As the drums of a war in Iraq beat ever more loudly, concern grows in some circles that opportunities for a nonviolent solution are being missed.

Could the US take advantage of the first glimmers of public discontent to oust Saddam Hussein and rid Iraq of weapons of mass destruction at far less cost in blood and treasure? Could US efforts spark a popular uprising like the one that brought down Yugoslav President Slobodan Milosevic in 2000?

"The key is to figure out how to make Iraq ungovernable, and that is doable, starting with expressions of defiance," says Peter Ackerman, who has chronicled a century of nonviolent resistance in his book "A Force More Powerful."

Ackerman says it's not too late. But others are less sanguine. "There has been a huge potential" to foster a democratic opposition to President Hussein, adds Laith Kubba of the Iraqi National Group, a Washington-based group of Iraqi professionals focused on the future of Iraq. "It has all been overlooked."

Indeed, most experts say that the Bush administration is now too far down the road to military intervention in Iraq and too concerned about terrorism to embrace a nonviolent solution that could take years to bear fruit. Iraq has long lacked the ingredients - free speech, civic organizations, opposition political parties - that made popular uprisings successful elsewhere.

"I see only a very small chance" of a democratic resistance germinating under a regime as harshly repressive as Hussein's, says Charles Tripp, an expert on Iraq at the School of Oriental and African Studies at the University of London. "People know the price of joining any open defiance. Getting together to try to overthrow the regime would be seen as suicide," he adds.

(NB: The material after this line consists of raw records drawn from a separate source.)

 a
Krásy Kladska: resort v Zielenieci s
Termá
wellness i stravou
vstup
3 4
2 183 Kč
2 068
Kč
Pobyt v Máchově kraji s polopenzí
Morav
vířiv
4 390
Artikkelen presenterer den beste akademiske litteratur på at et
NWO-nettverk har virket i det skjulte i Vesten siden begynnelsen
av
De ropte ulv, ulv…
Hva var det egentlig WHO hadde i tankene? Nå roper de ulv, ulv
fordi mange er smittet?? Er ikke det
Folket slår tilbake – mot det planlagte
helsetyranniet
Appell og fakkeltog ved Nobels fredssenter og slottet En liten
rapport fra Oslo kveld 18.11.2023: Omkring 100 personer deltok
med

Only once has Hussein's government been threatened by popular wrath. In 1991, as Iraqi troops withdrew in disarray from Kuwait before a US-led assault, Kurds in northern Iraq and Shiite Muslims in the South rose up angrily to take revenge on the regime's officials.

The revolt was bloodily repressed. Iraqis were dismayed when the first President Bush, who had encouraged them to resist, did nothing to help the rebellion. Later, the US, British, and French imposed no-fly zones that allowed the Kurds to establish an autonomous zone.

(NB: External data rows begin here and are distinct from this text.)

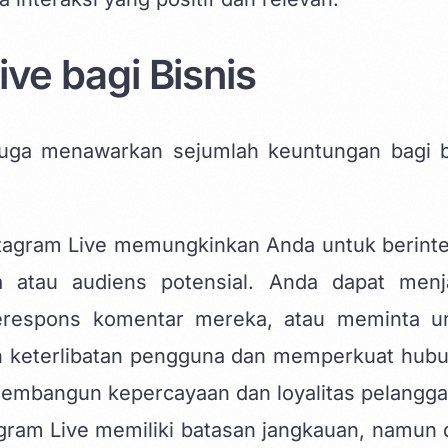
ve bagi Bisnis
 juga menawarkan sejumlah keuntungan bagi b
nstagram Live memungkinkan Anda untuk berinte
 atau audiens potensial. Anda dapat men
erespons komentar mereka, atau meminta 
kan keterlibatan pengguna dan memperkuat hub
embangun kepercayaan dan loyalitas pelangga
gram Live memiliki batasan jangkauan, namun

That fueled "a lot of misgivings" about US intentions, says Faleh Jabar, an Iraqi scholar at the University of London. "Those who took part in the events of 1991 would not move today unless they were certain it was serious," he warns.

Ackerman, however, says the attacks on Iraqi officers were "absolutely the wrong strategy." The uprising just threatened security forces who then became more dependent on Hussein, he says. Ackerman favors a broad civilian campaign of strikes, and other nonviolent methods that could set off a chain reaction and break the fear. In recent weeks, there have been reports of subtle signs of unrest, including antigovernment graffiti appearing on buildings and statues of Hussein.

Ismail Zayer, an Iraqi activist in Holland, recalls a recent protest by vendors at a Baghdad market, demanding an end to rules obliging them to change money at offices owned by Hussein's son Uday. They marched to the Ministry of Trade, he says, "and at least they were not shot."

The regime is so unpopular, he adds, that the security forces do not enter some "no go" areas in Baghdad at night, and some Shiite Muslims have transformed religious festivals in holy cities in ways that show their disgust with the predominantly Sunni Muslim government.

This past October, angry Iraqi men and women staged a brazen demonstration outside government offices in Baghdad, demanding to know the fate of relatives who had failed to emerge from prisons following a general amnesty.